5 Questions: Pete Watts

Pete Watts (born 1984, Vermont) is an artist based in New York. He graduated in 2006 with a BFA in Printmaking from the Rhode Island School of Design. In exploring humanity’s relationship with the natural world, his work depicts both the myriad technological systems essential to modern existence, and the temporal, elemental, and entropic forces that place these systems under a state of constant threat. Rendered in painstaking detail, and left unframed, the vulnerability of works themselves mirror the fragile equilibrium sustaining human life on the planet.

He currently has work in the Summer Group Exhibition at Joshua Liner Gallery.

BL: Your work takes on environmental issues, industrial and historical sites, and disaster, can you talk a little bit about how your process of rendering influences your understanding of and relationship to the subject.
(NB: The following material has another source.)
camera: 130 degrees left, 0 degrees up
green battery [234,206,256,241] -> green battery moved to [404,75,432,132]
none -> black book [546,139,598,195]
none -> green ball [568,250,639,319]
PW: Creating the works I do inevitably involves spending quite a bit of time with whatever subject matter they happen to be depicting.  Initially, a lot of the drawings I was creating were coming from a source of anger or frustration; based on the contradictions and shortsightedness I saw around me in capitalist society.  The destruction of our ecosystem was particularly upsetting to me, and I wanted to share that shock and frustration with the audience.  As time went on, this approach started to become really tolling, and I eventually reached a point where I decided that I was tired to focusing on things that upset me.  Since that breakthrough of sorts, I’ve been trying to explore the complexity and interdependence that supports existence on the planet- as well as spaces that symbolically demonstrate the give and take between order and chaos.
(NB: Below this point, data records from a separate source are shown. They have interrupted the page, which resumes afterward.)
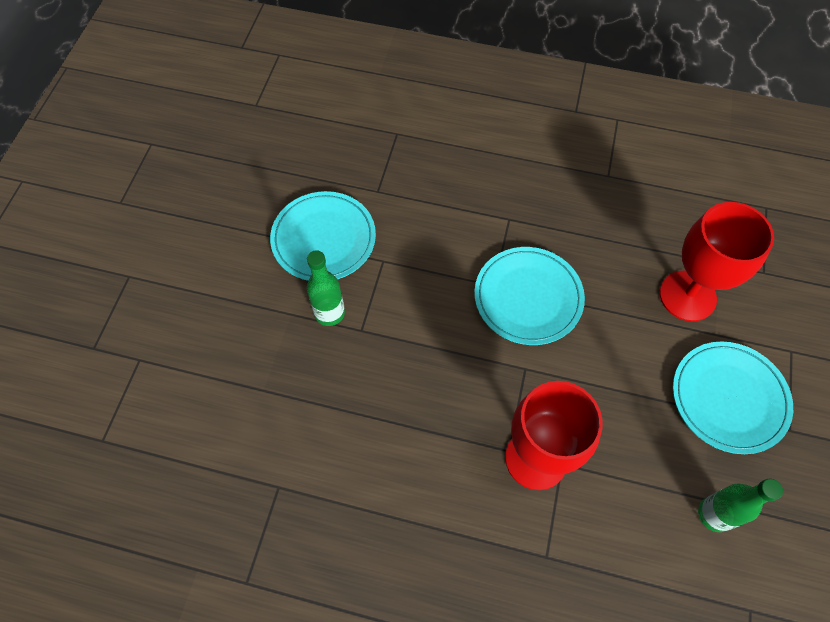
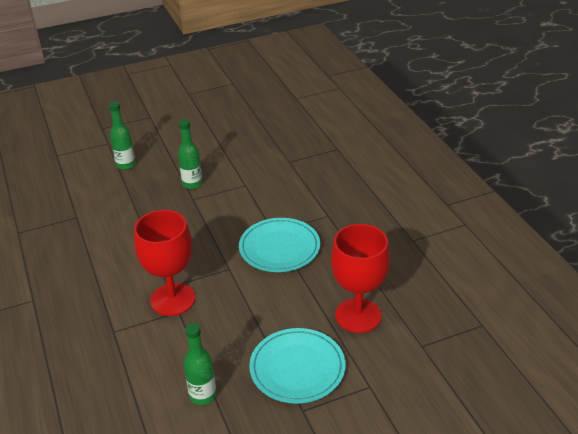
camera: 55 degrees right, 25 degrees down
turquoise plate [270,191,376,281] -> none
none -> green bottle [109,102,136,170]

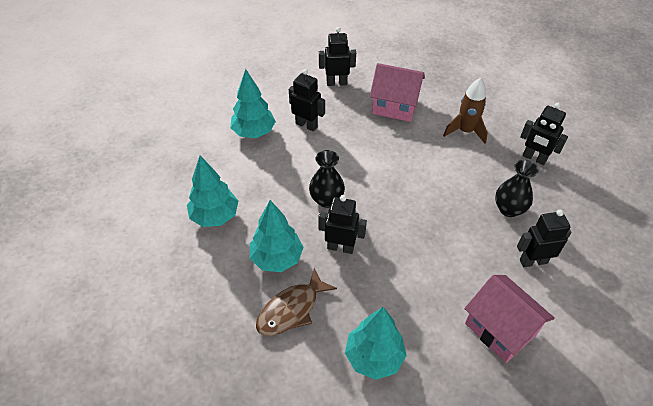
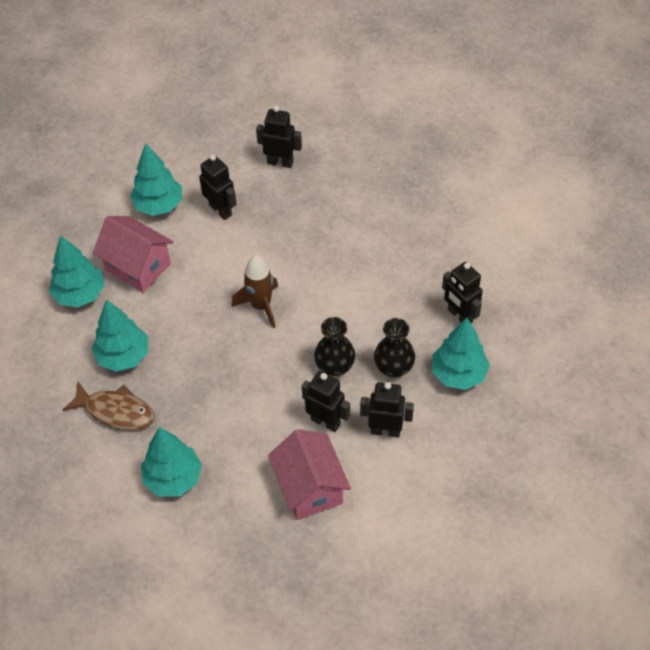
camera: 20 degrees right, 5 degrees up
brown fish [256,268,337,336] -> brown fish turned 135 degrees counterclockwise [63,382,155,430]
black vase [309,150,345,208] -> black vase moved to [314,317,355,376]
black robot [318,195,367,254] -> black robot moved to [302,371,350,432]
pink house [370,63,425,122] -> pink house moved to [93,216,173,293]
brown rocket [443,78,488,144] -> brown rocket moved to [231,256,278,328]
none -> turquoise tree [432,318,490,390]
BL: Graphite gives you a sort of intimacy and detail with subject that other media may not necessarily allow you. What, besides that, is the real draw to this particular medium for you?

PW: Prior to my graphite drawings, I had been creating these really busy black and white line drawings for a number of years.  I really enjoy working within self-imposed limitations, but began to reach a point where I found myself concerned more and more with the tonal subtleties of the images I was creating, in a way that line drawings weren’t really able to address.  Once I began the first couple pencil drawings, I found myself seduced by the delicacy of the surface, and to the luminosity of the graphite.  My work explores the entropy and emergence within systems- the dynamic between order and chaos.  The relationship between the subject matter of my drawings and the physical vulnerably of the medium really seemed to echo the ideas in the work.

There’s an inferred criticism of carelessness of modern industrial practices in my work.  The material limitations facing earth seem absolutely at odds with an industrial culture built around planned obsolescence, petrochemicals and constant growth.  The simple and (relatively) organic nature of graphite drawings on paper and wood are intended as a counter thesis to this model: a mode of production based around dedications and laborious craftsmanship.

BL:  The detail, perspective, white space, and cross section technique give me simultaneous reads on the scale of your subject and I think go a long way in making the viewer think both about the subject and the larger picture. How do these things function for you as the image maker?

PW: You phrased it quite well yourself- and its something I’ve struggled trying to articulate.  As I was beginning this body of work, I had begun collecting a large number of diagrams, and I kept noticing that industrial/mechanical diagrams generally ignored ecology, and vise versa.  Since I was largely concerned with the relationship between humanity and the rest of our ecosystem, it seemed an obvious conclusion that we needed to pay greater attention to the relationship  and effects between these two seemingly separate worlds.  By depicting industrial scenes in relation to the earth around it, I’m hoping that the viewer begins to consider the larger impact that these scenes are having on the future of the planet.

BL: Who are some of the artists that you call an influence?

PW: Toba Khedoori, Julie Mehretu, Mark Lombardi, and Hans Haacke, and Ron Fricke (the director of Baraka) have all had a significant influence on my art.  Documentary photographers like Bernd and Hilla Becher, and Edward Burtynsky have also really informed how I think about the function of my art in society.  Less obvious influences would be Spike Jonze, Mike Mills, Ryan McGinness, Social Realism, and WPA-era posters- work that transcends the conventional boundaries between art and design.

BL: I would love to hear what your thoughts on the idea of a body of work are.

PW: To me, a body of work signifies a group of works that are focused around a central theme, and which typically have a consistent aesthetic and medium.  I’m actually a little unsure of this definition though- because I feel like a lot of artists, especially when their work is particularly detailed or realistic end up also creating work that can be much faster, looser, and simpler than their ‘normal’ work.  This seems to be the inevitable response to working within such limited guidelines, and in some ways, separating it from the rest of their artistic output seems to impoverish the audiences understanding of their work.  Dan Colen is a good example of this- an artist who will hang meticulous oil paintings next to a text-based, monochromatic aerosol painting that may have taken all of thirty seconds to create.